Search code examples
javaopencsv

OpenCSV infinte loop when line has missing quote


I am reading in very large (millions of rows) CSV files that come from a remote source which I have no control over. I am using OpenCSV which is working great, until today. Today's file has a single bad line in it that looks something like

col1,col2,col3,"col4, ""stuff"" and yeah, \", col5, col6, col7...\r\n

The extra \ on the end is breaking OpenCsv so that readNext never returns. I suspect it is seeing that as an escaped quote, and there by the quoted field is not closed. If i remove the \ all is good. Put it back, it breaks again.

Since readNext never returns I do not have a good way to capture the error an intercept it.

My guess is that it is trying to load the entire rest of the file (100s of thousands of rows) in to col4 and choking.
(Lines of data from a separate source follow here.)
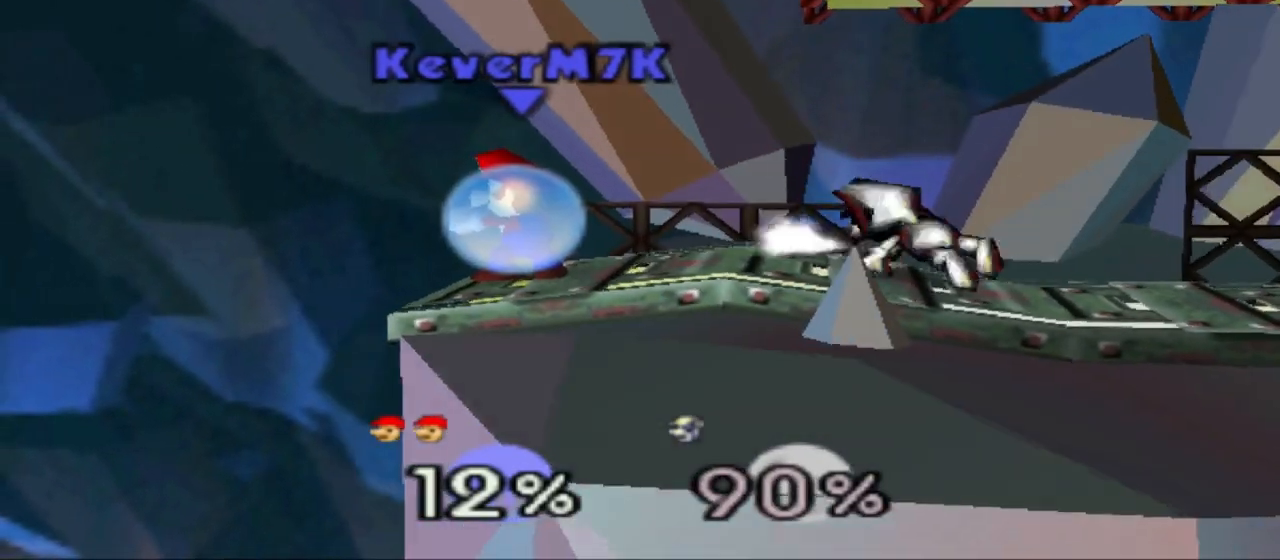
Gameplay with a controller (Nintendo layout); each line is a JSON object with the inputs held at the frame after it. "events" lists button and stick changes between this image and that frame as [ms after this image, input, new state], when the widget could be followed in between. Not read: A DPAD_RIGHT L3 R3.
{"buttons": ["C_RIGHT"], "left_stick": "center", "events": [[417, "C_RIGHT", "down"]]}
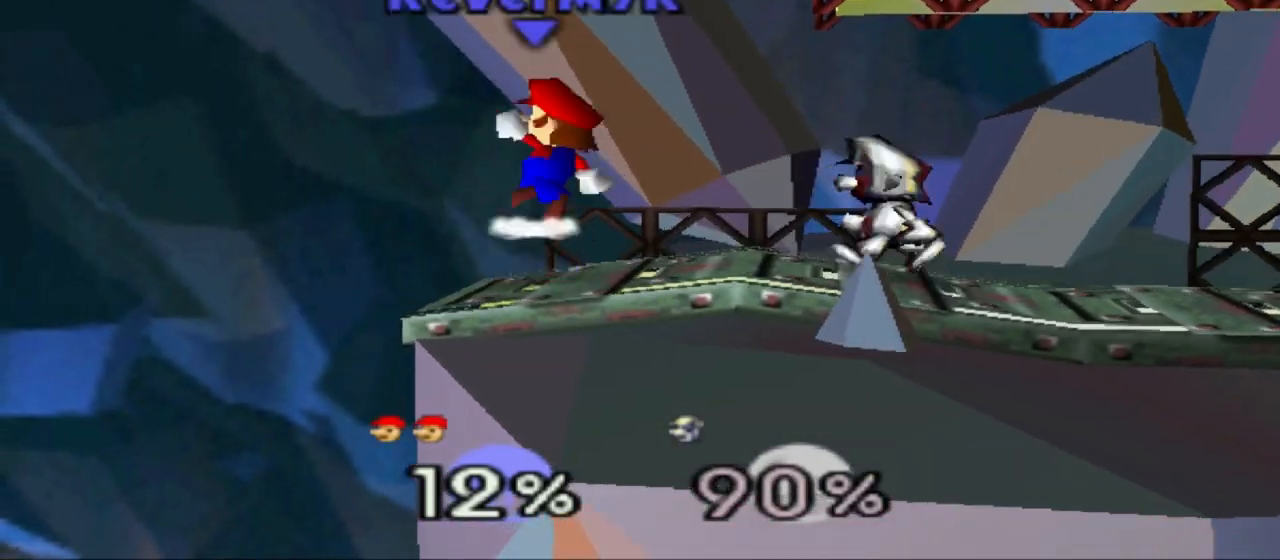
{"buttons": [], "left_stick": "down"}
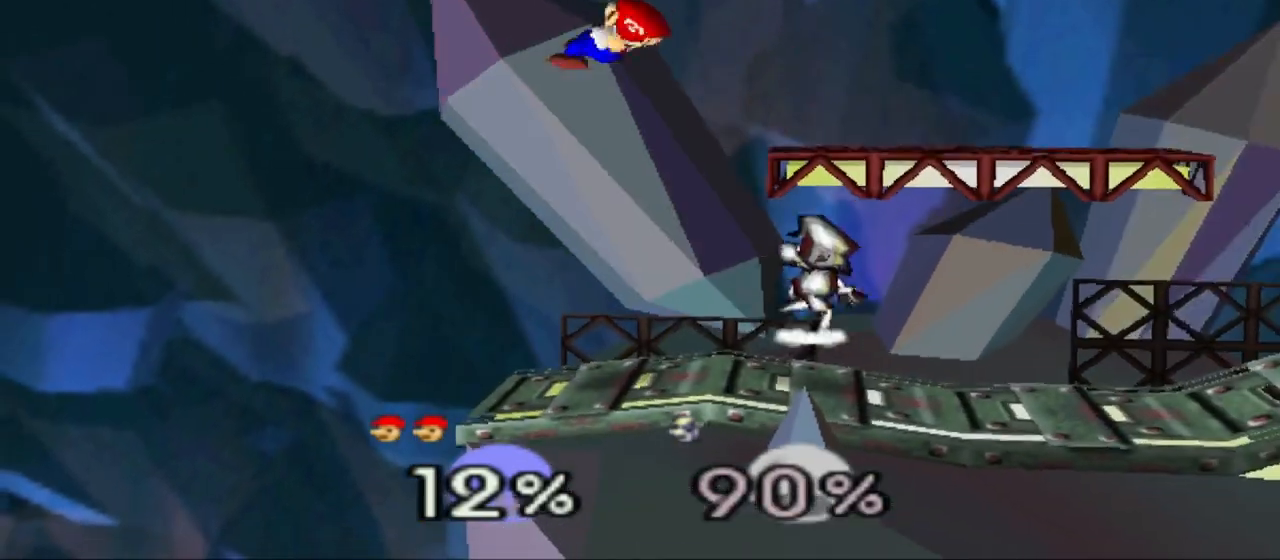
{"buttons": [], "left_stick": "right", "events": [[33, "left_stick", "right"]]}
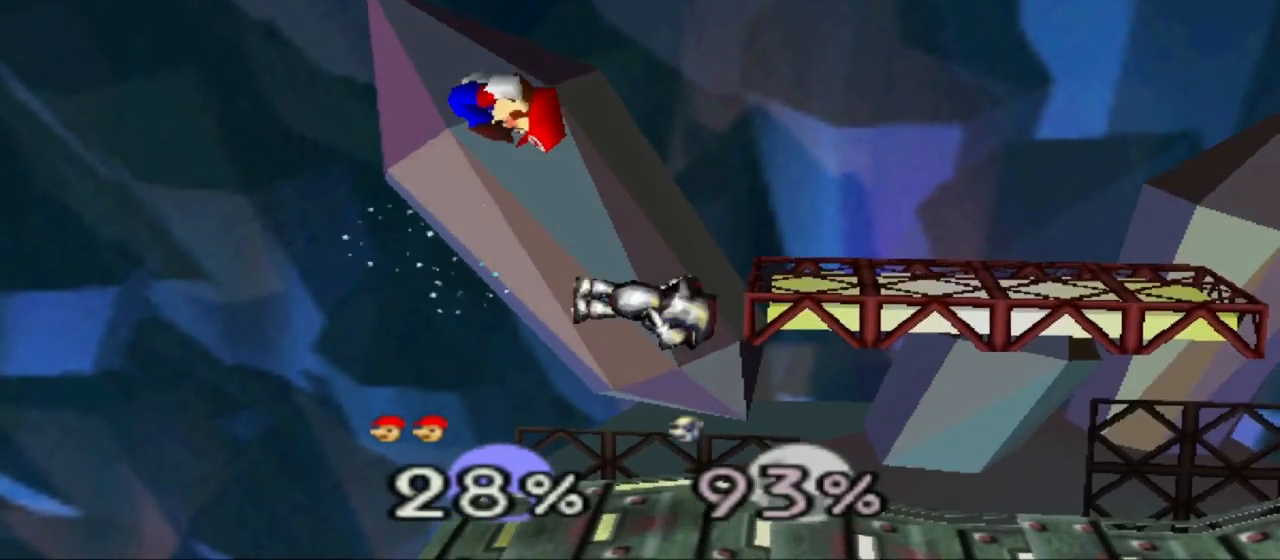
{"buttons": [], "left_stick": "right", "events": [[434, "C_RIGHT", "down"], [501, "C_RIGHT", "up"]]}
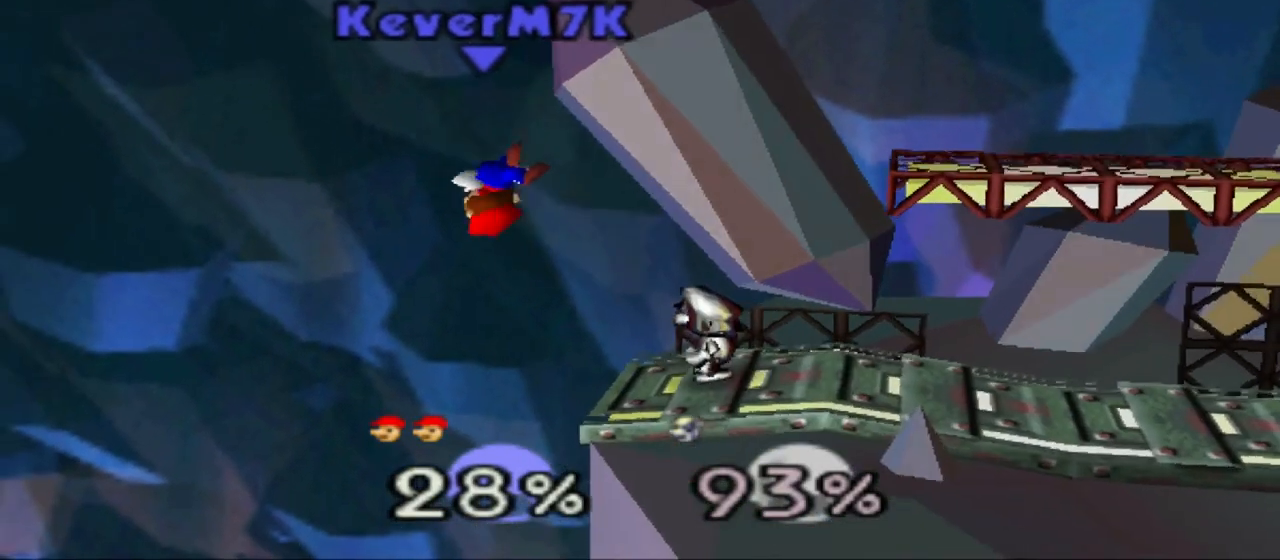
{"buttons": [], "left_stick": "up-left", "events": [[50, "C_RIGHT", "down"], [133, "C_RIGHT", "up"], [200, "C_RIGHT", "down"], [200, "C_UP", "down"], [217, "C_UP", "up"], [334, "C_RIGHT", "up"], [384, "left_stick", "left"], [434, "left_stick", "up-left"]]}
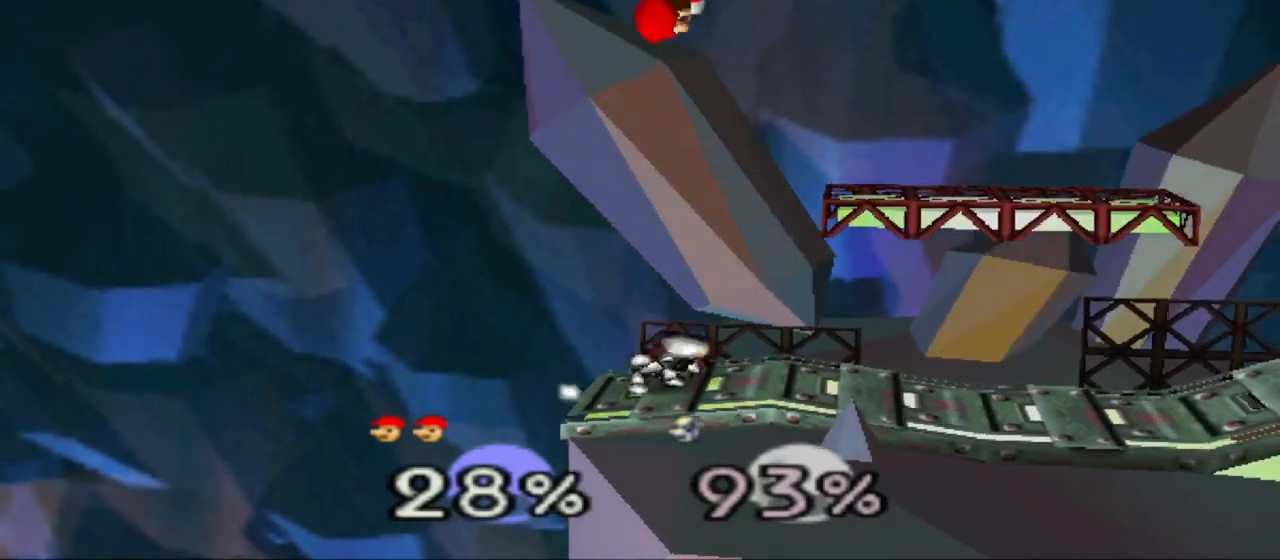
{"buttons": [], "left_stick": "center", "events": [[67, "left_stick", "center"], [117, "left_stick", "down"], [201, "left_stick", "center"]]}
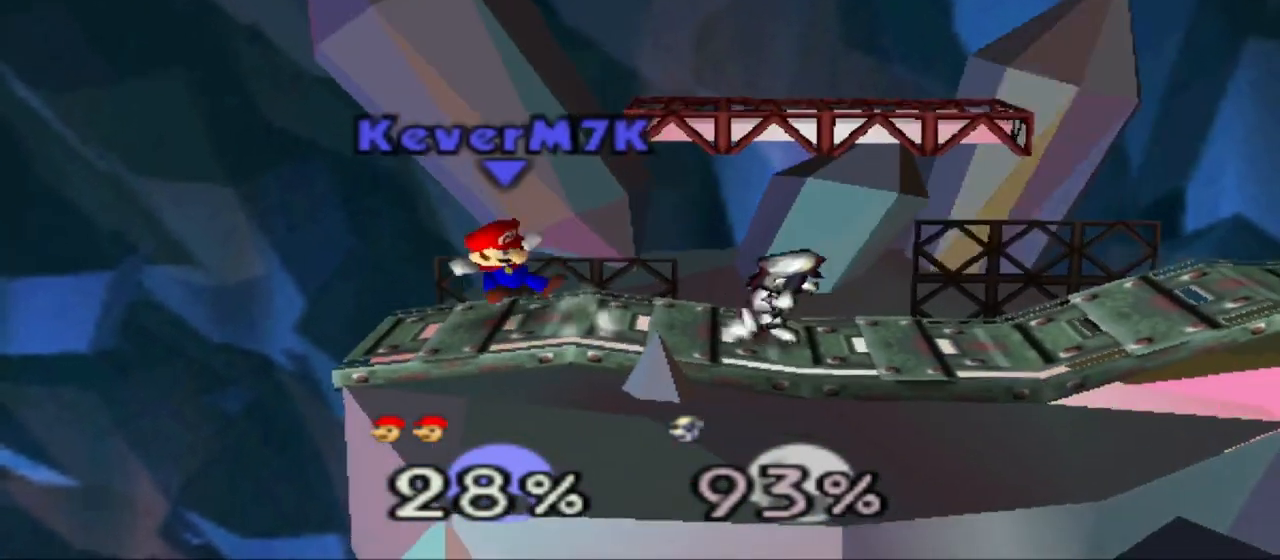
{"buttons": ["Z"], "left_stick": "center", "events": [[100, "Z", "down"], [250, "DPAD_LEFT", "down"], [367, "DPAD_DOWN", "down"], [417, "DPAD_DOWN", "up"], [450, "DPAD_LEFT", "up"]]}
What I would prefer is an error that I can catch, report, and move on to the next line in the file. Any idea how I can accomplish this?


Solution

  • OK - I figured out a way. Originally I was using:

    reader = new CSVReader(new FileReader(this.fullFileName), ',','"', 1);
    

    Then had a loop like so:

    while ((csvLine = reader.readNext()) != null) {
    ..do stuff..
    }
    

    That call to readNext() never returns when it hits that bad record. So there is no way to catch it. Changing the code to use CVSParser instead:

    fileLines = Files.readAllLines(new File(this.fullFileName).toPath(), Charset.forName("UTF-8"));
    CSVParser csvParser = new CSVParser(delimChar,quoteChar);
        for (String nextLine : fileLines) {
            try {
                csvLine = csvParser.parseLine(nextLine);
                ...do stuff...
            } catch (Exception ex) {
                ...report bad record and stuff..  
            }
        }
    

    Now, when that record is hit, CSVParser will throw an exception, which I can catch and do stuff with.

    The primary drawback to this is that multi-line records will not work, but in my use case that is not a problem. I do not know a solution for multi-line records.